E por que falar desses tópicos? Porque um bom líder é também aquele que sabe analisar, para além dos muros de sua empresa, aquilo que ocorre na sociedade, os indicadores de mercado e também as tendências – positivas ou negativas –, de modo que possa antecipar cenários, criar estratégias, aproveitar oportunidades e preservar, ao máximo, o legado humano e financeiro de uma organização por meio da compreensão dos fatores que impactam, em maior ou menor escala, os negócios de uma companhia.
Obviamente, não somos deuses ou leitores de bolas de cristal e há contextos mais imprevisíveis – os chamados cisnes negros – diante dos quais teremos que descobrir as ferramentas para superá-los enquanto eles ocorrem. No entanto, certos cenários nos oferecem insumos mais evidentes para nos prepararmos diante da iminência de uma crise.
Essa habilidade de leitura do mercado e da sociedade nada mais é do que a tão buscada visão estratégica que nos diferencia enquanto gestores.
A humanização de toda a jornada do colaborador
E, além de estratégico, precisamos ser humanos, líderes humanistas que valorizam as relações, a contribuição de suas equipes para o crescimento da empresa e que, nesse sentido, terão sensibilidade para que toda a jornada do colaborador na organização seja, tanto quanto possível, valorosa e positiva.
Em um layoff ou processo de demissão, por exemplo, há alguns pilares importantes a serem seguidos para além do eventual suporte financeiro da empresa:
- Construa uma cultura de feedback e explique, com transparência, o cenário vivido pela empresa, de modo que o colaborador tenha clareza sobre aquilo que está motivando o desligamento (temporário ou definitivo);
- Ouça, inclusive com abertura para melhorar pontos que, na visão do colaborador, poderiam contribuir para jornadas mais positivas em termos de employee experience;
- Lembre-se que o feedback é uma troca, não um processo de mão única;
- Evite comunicações frias por e-mail ou carta “pegando de surpresa” um colaborador e sem chance de diálogo;
- Forneça recomendações (inclusive em redes como o LinkedIn) e apoie seus talentos em jornadas de recolocação no mercado.
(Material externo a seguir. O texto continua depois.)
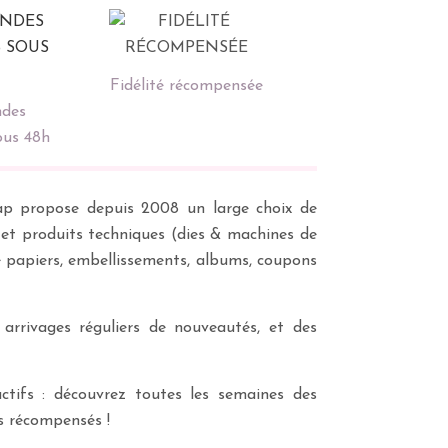
Fidélité récompensée
des
ous 48h
scrap propose depuis 2008 un large choix de
s et produits techniques (dies & machines de
e papiers, embellissements, albums, coupons
 arrivages réguliers de nouveautés, et des
ctifs : découvrez toutes les semaines des
es récompensés !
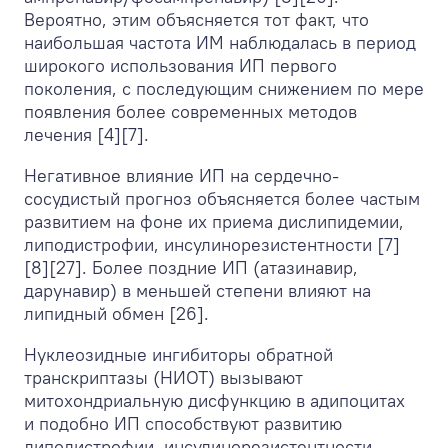
Вероятно, этим объясняется тот факт, что
наибольшая частота ИМ наблюдалась в период
широкого использования ИП первого
поколения, с последующим снижением по мере
появления более современных методов
лечения [4][7].
Негативное влияние ИП на сердечно-
сосудистый прогноз объясняется более частым
развитием на фоне их приема дислипидемии,
липодистрофии, инсулинорезистентности [7]
[8][27]. Более поздние ИП (атазинавир,
дарунавир) в меньшей степени влияют на
липидный обмен [26].
Нуклеозидные ингибиторы обратной
транскриптазы (НИОТ) вызывают
митохондриальную дисфункцию в адипоцитах
и подобно ИП способствуют развитию
липодистрофии, инсулинорезистентности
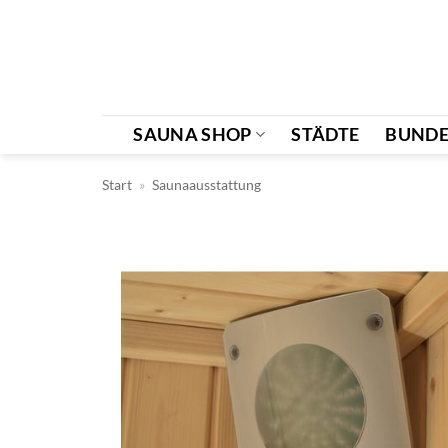
Zum
Inhalt
springen
SAUNA SHOP
STÄDTE
BUNDE
Start
»
Saunaausstattung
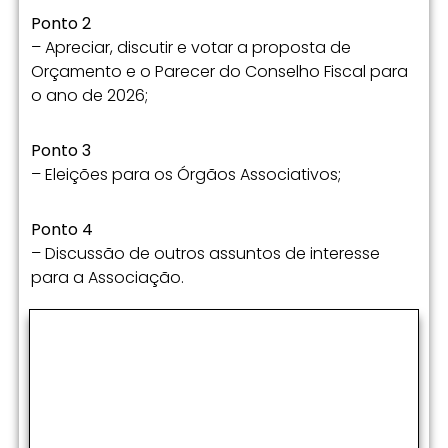
Ponto 2
– Apreciar, discutir e votar a proposta de
Orçamento e o Parecer do Conselho Fiscal para
o ano de 2026;
Ponto 3
– Eleições para os Órgãos Associativos;
Ponto 4
– Discussão de outros assuntos de interesse
para a Associação.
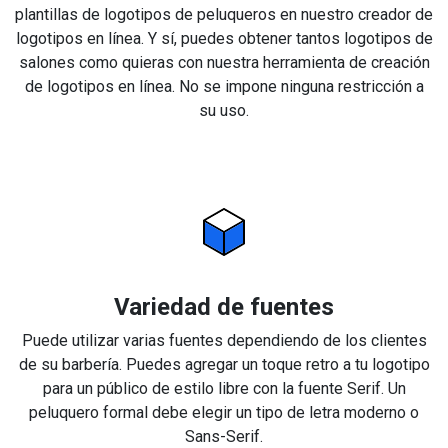
plantillas de logotipos de peluqueros en nuestro creador de
logotipos en línea. Y sí, puedes obtener tantos logotipos de
salones como quieras con nuestra herramienta de creación
de logotipos en línea. No se impone ninguna restricción a
su uso.
Variedad de fuentes
Puede utilizar varias fuentes dependiendo de los clientes
de su barbería. Puedes agregar un toque retro a tu logotipo
para un público de estilo libre con la fuente Serif. Un
peluquero formal debe elegir un tipo de letra moderno o
Sans-Serif.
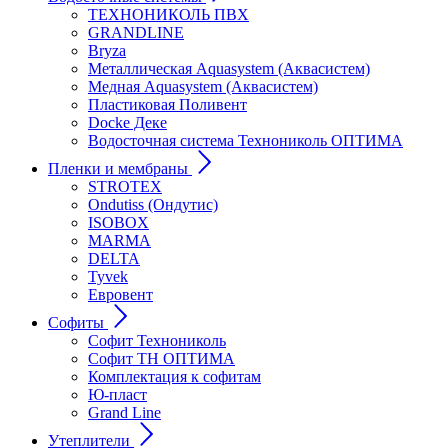
ТЕХНОНИКОЛЬ ПВХ
GRANDLINE
Bryza
Металлическая Aquasystem (Аквасистем)
Медная Aquasystem (Аквасистем)
Пластиковая Поливент
Docke Деке
Водосточная система Технониколь ОПТИМА
Пленки и мембраны
STROTEX
Ondutiss (Ондутис)
ISOBOX
MARMA
DELTA
Tyvek
Евровент
Софиты
Софит Технониколь
Софит ТН ОПТИМА
Комплектация к софитам
Ю-пласт
Grand Line
Утеплители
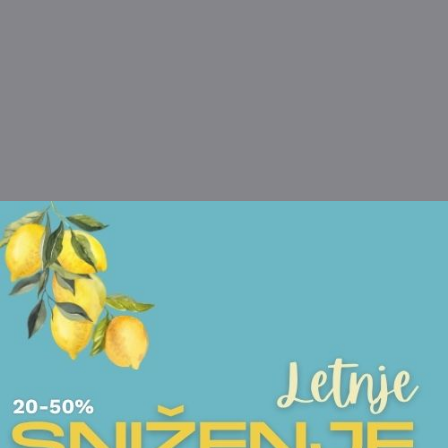
POGLEDAJTE I DRUGE PROIZVODE OVOG BRENDA
NOVO
NOVO
TACNE
TACNE
TACNA BERNARDAUD -
TACNA BERNARD
BRAQUENIE
BRAQUENIE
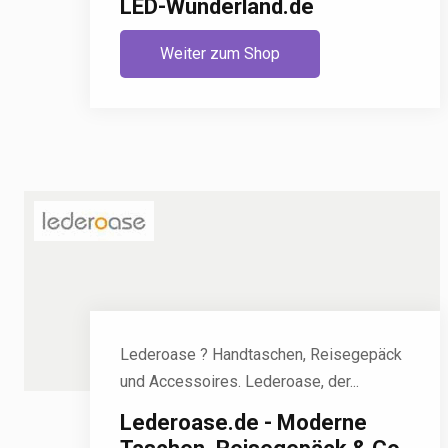
LED-Wunderland.de
Weiter zum Shop
Lederoase ? Handtaschen, Reisegepäck
und Accessoires. Lederoase, der...
Lederoase.de - Moderne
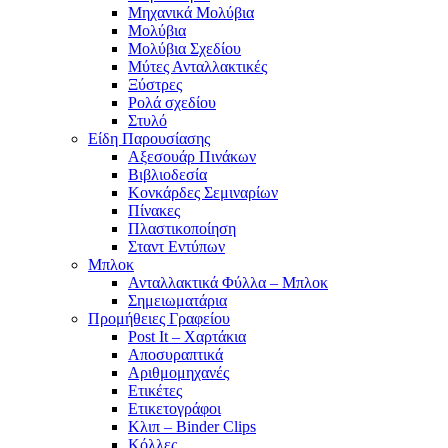
Μηχανικά Μολύβια
Μολύβια
Μολύβια Σχεδίου
Μύτες Ανταλλακτικές
Ξύστρες
Ρολά σχεδίου
Στυλό
Είδη Παρουσίασης
Αξεσουάρ Πινάκων
Βιβλιοδεσία
Κονκάρδες Σεμιναρίων
Πίνακες
Πλαστικοποίηση
Σταντ Εντύπων
Μπλοκ
Ανταλλακτικά Φύλλα – Μπλοκ
Σημειωματάρια
Προμήθειες Γραφείου
Post It – Χαρτάκια
Αποσυραπτικά
Αριθμομηχανές
Ετικέτες
Ετικετογράφοι
Κλιπ – Binder Clips
Κόλλες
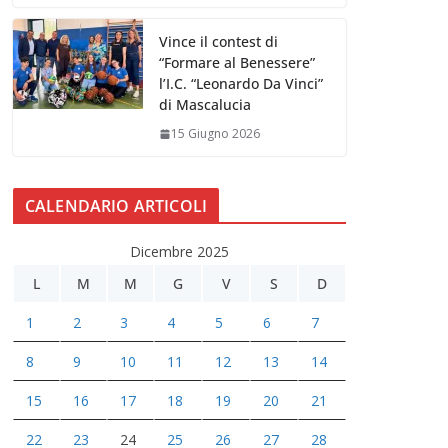
Vince il contest di
“Formare al Benessere”
l’I.C. “Leonardo Da Vinci”
di Mascalucia
15 Giugno 2026
CALENDARIO ARTICOLI
Dicembre 2025
L
M
M
G
V
S
D
1
2
3
4
5
6
7
8
9
10
11
12
13
14
15
16
17
18
19
20
21
22
23
24
25
26
27
28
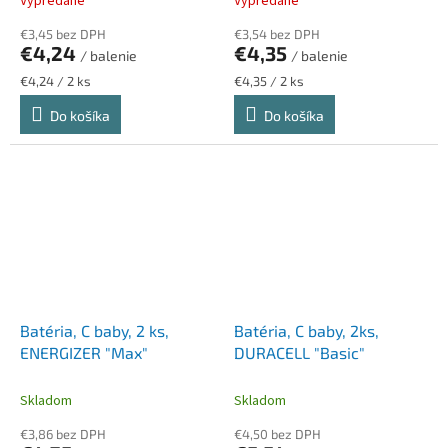
Vypredané
Vypredané
€3,45 bez DPH
€3,54 bez DPH
€4,24
€4,35
/ balenie
/ balenie
Jednotková
Jednotková
€4,24 / 2 ks
€4,35 / 2 ks
cena:
cena:
Do košíka
Do košíka
Batéria, C baby, 2 ks,
Batéria, C baby, 2ks,
ENERGIZER "Max"
DURACELL "Basic"
Skladom
Skladom
€3,86 bez DPH
€4,50 bez DPH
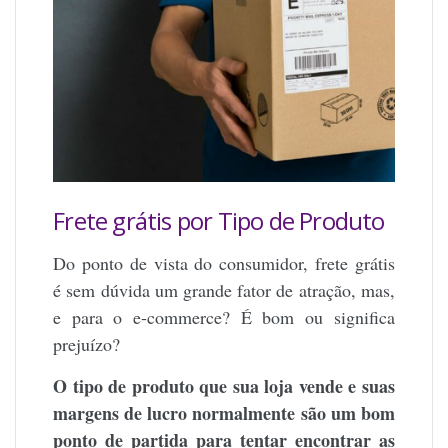
Frete grátis por Tipo de Produto
Do ponto de vista do consumidor, frete grátis
é sem dúvida um grande fator de atração, mas,
e para o e-commerce? É bom ou significa
prejuízo?
O tipo de produto que sua loja vende e suas
margens de lucro normalmente são um bom
ponto de partida para tentar encontrar as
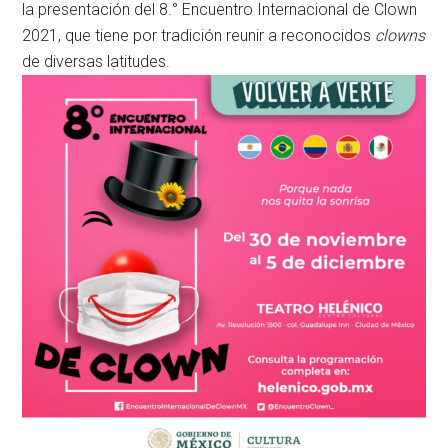
la presentación del 8.° Encuentro Internacional de Clown
2021, que tiene por tradición reunir a reconocidos
clowns
de diversas latitudes.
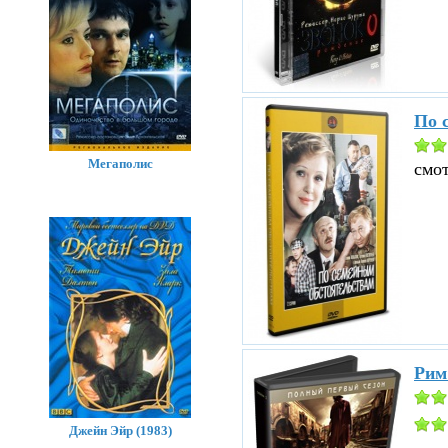
По 
Мегаполис
смо
Рим
Джейн Эйр (1983)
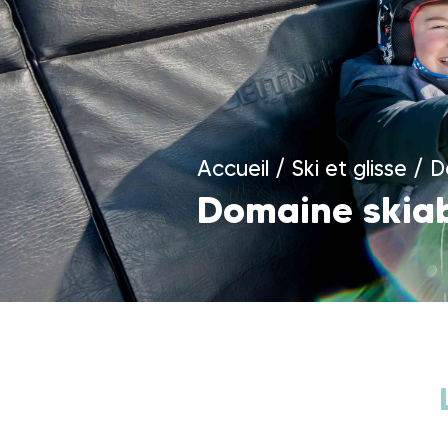
Accueil
/
Ski et glisse
/
D
Domaine skiab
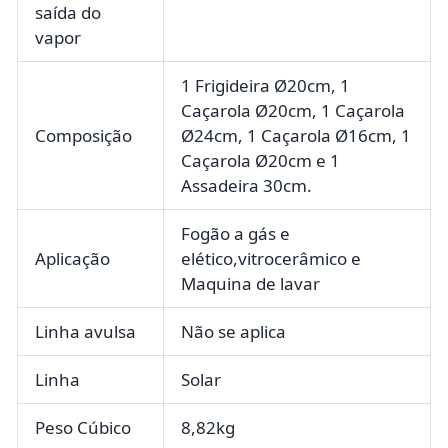
saída do
vapor
1 Frigideira Ø20cm, 1
Caçarola Ø20cm, 1 Caçarola
Composição
Ø24cm, 1 Caçarola Ø16cm, 1
Caçarola Ø20cm e 1
Assadeira 30cm.
Fogão a gás e
Aplicação
elético,vitrocerâmico e
Maquina de lavar
Linha avulsa
Não se aplica
Linha
Solar
Peso Cúbico
8,82kg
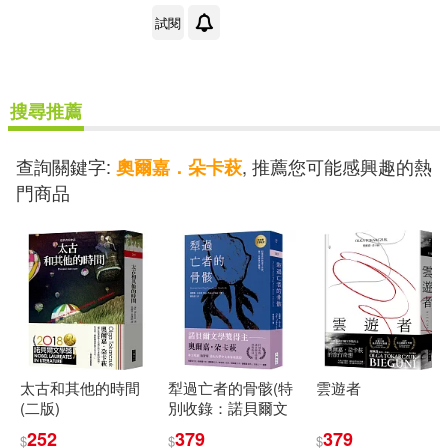
試閱
搜尋推薦
查詢關鍵字:
, 推薦您可能感興趣的熱
奧爾嘉．朵卡萩
門商品
太古和其他的時間
犁過亡者的骨骸(特
雲遊者
(二版)
別收錄：諾貝爾文
學獎得獎致詞)
252
379
379
$
$
$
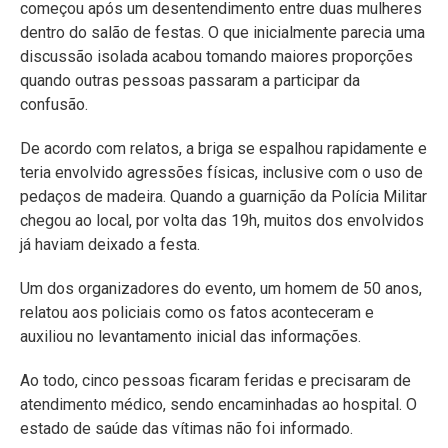
começou após um desentendimento entre duas mulheres
dentro do salão de festas. O que inicialmente parecia uma
discussão isolada acabou tomando maiores proporções
quando outras pessoas passaram a participar da
confusão.
De acordo com relatos, a briga se espalhou rapidamente e
teria envolvido agressões físicas, inclusive com o uso de
pedaços de madeira. Quando a guarnição da Polícia Militar
chegou ao local, por volta das 19h, muitos dos envolvidos
já haviam deixado a festa.
Um dos organizadores do evento, um homem de 50 anos,
relatou aos policiais como os fatos aconteceram e
auxiliou no levantamento inicial das informações.
Ao todo, cinco pessoas ficaram feridas e precisaram de
atendimento médico, sendo encaminhadas ao hospital. O
estado de saúde das vítimas não foi informado.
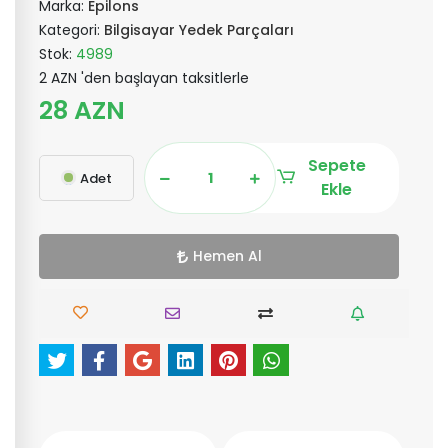
Marka:
Epilons
Kategori:
Bilgisayar Yedek Parçaları
Stok:
4989
2 AZN 'den başlayan taksitlerle
28 AZN
Sepete
Adet
Ekle
Hemen Al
O filme “Up in the air”, indicado ao Oscar em 2009 e estrelado por George Clooney é uma recomendação que deixo para todos os líderes, pois trata, justamente, dos desafios intrínsecos aos processos de layoff e desligamento, fornecendo importantes lições de ações positivas e daquilo que precisa ser evitado se quisermos humanizar essa questões, por si só, já tão delicadas.
Por fim, lembro sempre que, por mais complexo que possa ser um desafio que se apresenta em sua jornada, lembre-se que nossa vida é feita de movimento e inclusive de recomeços que podem ser uma chance para brilharmos ainda mais e nos reconectarmos com nossos reais anseios.
Te desejo um 2024 cheio de força, resiliência, atitude, oportunidades e propósito!